** Opening Data block block **

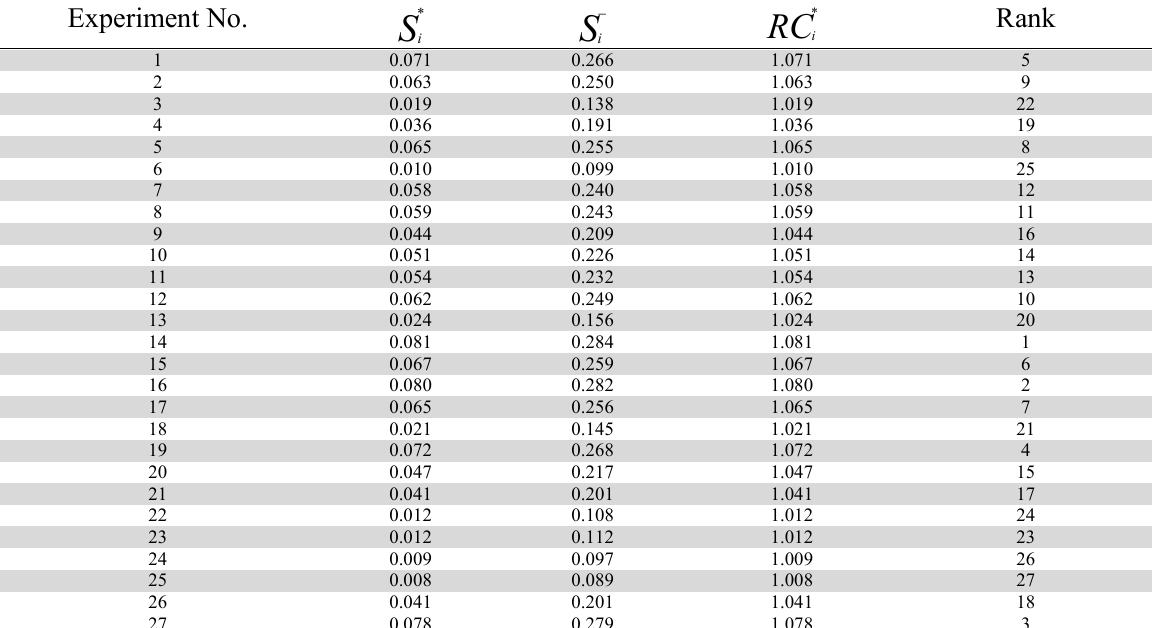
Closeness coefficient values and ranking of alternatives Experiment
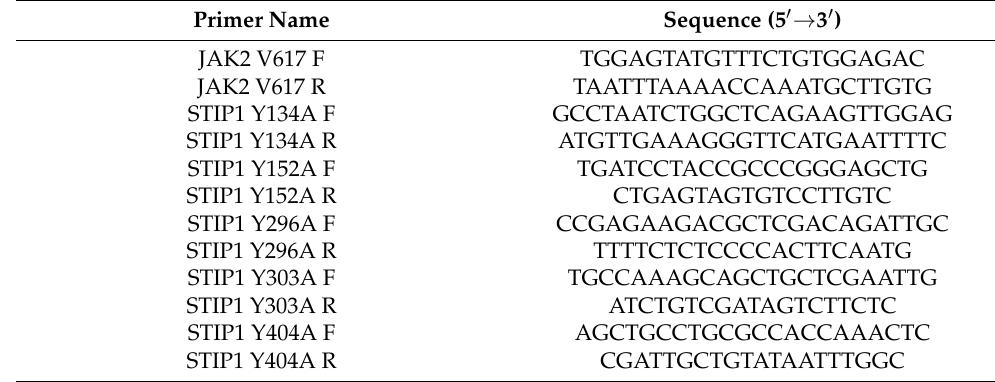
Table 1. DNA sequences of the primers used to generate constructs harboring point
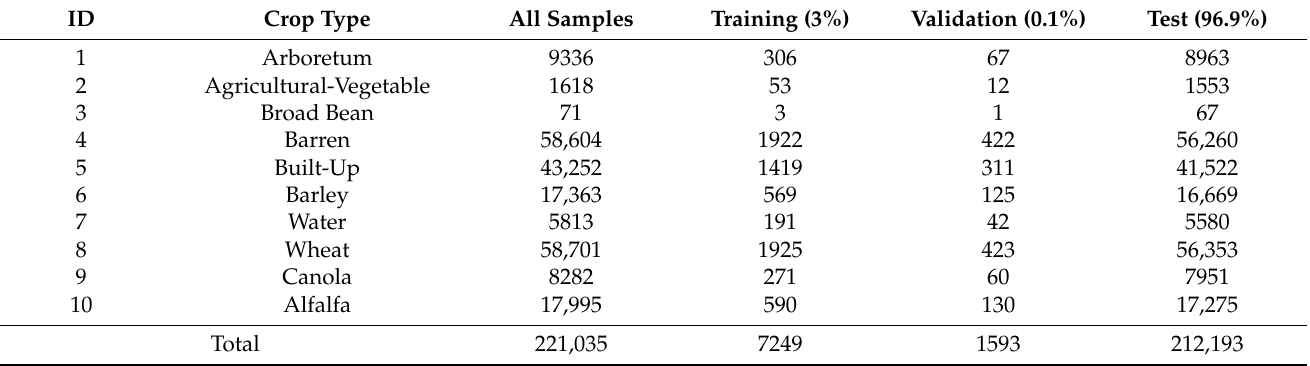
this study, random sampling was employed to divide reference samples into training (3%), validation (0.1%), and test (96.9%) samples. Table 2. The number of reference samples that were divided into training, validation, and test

** Closing Data block block **

■ Assigned task: I'd like the material above repeated exactly, with the pictures omitted.

■ Answer to this task:
Closeness coefficient values and ranking of alternatives Experiment
Table 1. DNA sequences of the primers used to generate constructs harboring point
this study, random sampling was employed to divide reference samples into training (3%), validation (0.1%), and test (96.9%) samples. Table 2. The number of reference samples that were divided into training, validation, and test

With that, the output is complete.